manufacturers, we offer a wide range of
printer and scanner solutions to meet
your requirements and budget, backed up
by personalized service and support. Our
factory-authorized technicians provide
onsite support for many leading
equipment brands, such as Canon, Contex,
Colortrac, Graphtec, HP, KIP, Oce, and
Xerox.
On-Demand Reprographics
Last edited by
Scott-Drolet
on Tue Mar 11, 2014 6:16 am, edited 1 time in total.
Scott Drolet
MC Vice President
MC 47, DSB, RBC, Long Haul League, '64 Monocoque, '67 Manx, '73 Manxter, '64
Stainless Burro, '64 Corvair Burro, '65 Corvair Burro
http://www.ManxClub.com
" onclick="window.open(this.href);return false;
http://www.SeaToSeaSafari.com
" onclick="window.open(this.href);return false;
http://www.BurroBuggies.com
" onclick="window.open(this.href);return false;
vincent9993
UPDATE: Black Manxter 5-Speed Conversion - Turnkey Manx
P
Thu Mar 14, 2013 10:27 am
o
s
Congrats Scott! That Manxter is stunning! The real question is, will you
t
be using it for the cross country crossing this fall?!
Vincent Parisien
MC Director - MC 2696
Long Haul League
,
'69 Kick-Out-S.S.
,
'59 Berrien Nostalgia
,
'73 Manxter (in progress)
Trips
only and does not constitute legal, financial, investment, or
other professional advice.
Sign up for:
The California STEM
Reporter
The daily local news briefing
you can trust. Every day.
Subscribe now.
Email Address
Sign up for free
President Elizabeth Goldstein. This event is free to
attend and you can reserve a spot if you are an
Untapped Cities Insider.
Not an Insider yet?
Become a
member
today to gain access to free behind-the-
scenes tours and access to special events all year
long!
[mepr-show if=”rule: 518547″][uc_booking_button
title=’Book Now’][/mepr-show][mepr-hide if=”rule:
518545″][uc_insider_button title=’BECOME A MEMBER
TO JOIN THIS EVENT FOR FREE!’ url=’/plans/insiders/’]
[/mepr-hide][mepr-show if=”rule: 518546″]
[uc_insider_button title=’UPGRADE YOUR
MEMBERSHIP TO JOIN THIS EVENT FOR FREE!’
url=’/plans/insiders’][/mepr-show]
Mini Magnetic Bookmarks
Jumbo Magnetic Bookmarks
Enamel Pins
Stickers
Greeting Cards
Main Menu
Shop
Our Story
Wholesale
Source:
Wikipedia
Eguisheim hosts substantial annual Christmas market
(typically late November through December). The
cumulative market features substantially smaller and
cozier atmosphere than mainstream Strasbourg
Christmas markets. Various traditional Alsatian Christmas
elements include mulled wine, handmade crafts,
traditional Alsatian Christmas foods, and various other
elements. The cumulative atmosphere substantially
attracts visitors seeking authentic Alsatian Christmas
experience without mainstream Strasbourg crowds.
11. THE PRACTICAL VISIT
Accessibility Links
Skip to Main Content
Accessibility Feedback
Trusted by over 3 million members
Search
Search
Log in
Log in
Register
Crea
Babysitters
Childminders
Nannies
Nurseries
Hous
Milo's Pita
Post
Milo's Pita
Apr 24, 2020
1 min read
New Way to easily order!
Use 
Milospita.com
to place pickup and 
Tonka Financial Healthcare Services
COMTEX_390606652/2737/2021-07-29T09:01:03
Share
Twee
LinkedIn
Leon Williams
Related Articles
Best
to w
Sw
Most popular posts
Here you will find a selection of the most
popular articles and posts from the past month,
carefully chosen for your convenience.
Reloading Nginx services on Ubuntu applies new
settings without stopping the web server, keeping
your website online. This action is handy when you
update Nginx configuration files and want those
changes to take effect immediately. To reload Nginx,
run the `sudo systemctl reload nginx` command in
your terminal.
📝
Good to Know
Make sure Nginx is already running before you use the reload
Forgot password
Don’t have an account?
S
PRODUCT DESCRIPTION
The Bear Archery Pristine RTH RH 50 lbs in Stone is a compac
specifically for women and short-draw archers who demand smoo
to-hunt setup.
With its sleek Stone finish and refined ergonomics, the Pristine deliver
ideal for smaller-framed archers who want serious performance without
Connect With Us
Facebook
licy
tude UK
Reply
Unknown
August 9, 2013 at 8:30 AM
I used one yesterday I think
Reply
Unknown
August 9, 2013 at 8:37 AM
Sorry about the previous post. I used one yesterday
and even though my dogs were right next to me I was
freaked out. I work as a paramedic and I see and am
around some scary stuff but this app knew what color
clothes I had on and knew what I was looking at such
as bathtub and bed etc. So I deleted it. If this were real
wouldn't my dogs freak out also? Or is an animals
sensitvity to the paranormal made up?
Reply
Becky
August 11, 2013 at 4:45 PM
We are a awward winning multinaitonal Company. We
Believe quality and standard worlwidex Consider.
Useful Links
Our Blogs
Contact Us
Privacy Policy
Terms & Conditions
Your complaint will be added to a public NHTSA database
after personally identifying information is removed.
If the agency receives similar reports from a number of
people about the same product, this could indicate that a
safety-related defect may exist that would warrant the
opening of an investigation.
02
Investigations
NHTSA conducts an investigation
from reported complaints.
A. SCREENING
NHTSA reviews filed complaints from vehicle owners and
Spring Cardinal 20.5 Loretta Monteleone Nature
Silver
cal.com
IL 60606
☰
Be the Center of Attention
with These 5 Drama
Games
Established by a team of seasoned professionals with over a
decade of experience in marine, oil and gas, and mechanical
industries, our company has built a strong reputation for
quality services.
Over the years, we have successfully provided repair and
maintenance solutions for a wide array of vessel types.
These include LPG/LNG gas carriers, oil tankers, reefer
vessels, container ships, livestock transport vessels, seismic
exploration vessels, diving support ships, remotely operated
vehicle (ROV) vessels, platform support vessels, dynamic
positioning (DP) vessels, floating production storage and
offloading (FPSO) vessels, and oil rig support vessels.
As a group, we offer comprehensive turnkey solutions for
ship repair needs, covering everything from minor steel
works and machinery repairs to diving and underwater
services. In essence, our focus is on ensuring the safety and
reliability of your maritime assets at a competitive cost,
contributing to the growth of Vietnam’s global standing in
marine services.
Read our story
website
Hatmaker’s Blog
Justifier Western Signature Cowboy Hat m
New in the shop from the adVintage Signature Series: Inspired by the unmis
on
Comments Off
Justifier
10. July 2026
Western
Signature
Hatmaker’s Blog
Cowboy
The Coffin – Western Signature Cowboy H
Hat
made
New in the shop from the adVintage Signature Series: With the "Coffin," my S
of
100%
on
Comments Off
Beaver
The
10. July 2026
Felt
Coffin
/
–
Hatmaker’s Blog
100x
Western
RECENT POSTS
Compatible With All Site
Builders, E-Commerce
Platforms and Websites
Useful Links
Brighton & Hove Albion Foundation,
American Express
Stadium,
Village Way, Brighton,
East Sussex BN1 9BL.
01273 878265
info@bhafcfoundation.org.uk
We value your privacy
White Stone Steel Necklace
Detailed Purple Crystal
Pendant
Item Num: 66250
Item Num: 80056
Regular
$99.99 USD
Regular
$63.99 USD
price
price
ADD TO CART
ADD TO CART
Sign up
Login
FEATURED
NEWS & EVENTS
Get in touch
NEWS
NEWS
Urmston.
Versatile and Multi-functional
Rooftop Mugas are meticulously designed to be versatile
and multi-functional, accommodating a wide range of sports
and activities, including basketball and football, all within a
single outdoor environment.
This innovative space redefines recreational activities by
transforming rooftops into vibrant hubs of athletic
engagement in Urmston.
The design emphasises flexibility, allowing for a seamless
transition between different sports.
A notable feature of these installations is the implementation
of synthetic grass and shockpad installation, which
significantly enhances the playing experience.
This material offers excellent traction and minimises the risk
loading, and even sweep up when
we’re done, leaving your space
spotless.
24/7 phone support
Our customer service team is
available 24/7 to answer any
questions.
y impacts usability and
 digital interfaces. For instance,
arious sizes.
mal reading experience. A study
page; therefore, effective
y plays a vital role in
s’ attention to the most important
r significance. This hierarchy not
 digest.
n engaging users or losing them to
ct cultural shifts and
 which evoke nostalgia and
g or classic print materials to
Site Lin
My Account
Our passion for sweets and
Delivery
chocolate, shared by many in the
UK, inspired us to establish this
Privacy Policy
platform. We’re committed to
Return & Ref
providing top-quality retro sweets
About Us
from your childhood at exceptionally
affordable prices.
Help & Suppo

_ _ _

* **ÉNONCÉ DU PROBLÈME**
Recopiez sans aucune modification les lignes de la liste, du tout début jusqu'à la ligne contenant « Scott-Drolet », celle-ci comprise.

* **RÉPONSE**
manufacturers, we offer a wide range of
printer and scanner solutions to meet
your requirements and budget, backed up
by personalized service and support. Our
factory-authorized technicians provide
onsite support for many leading
equipment brands, such as Canon, Contex,
Colortrac, Graphtec, HP, KIP, Oce, and
Xerox.
On-Demand Reprographics
Last edited by
Scott-Drolet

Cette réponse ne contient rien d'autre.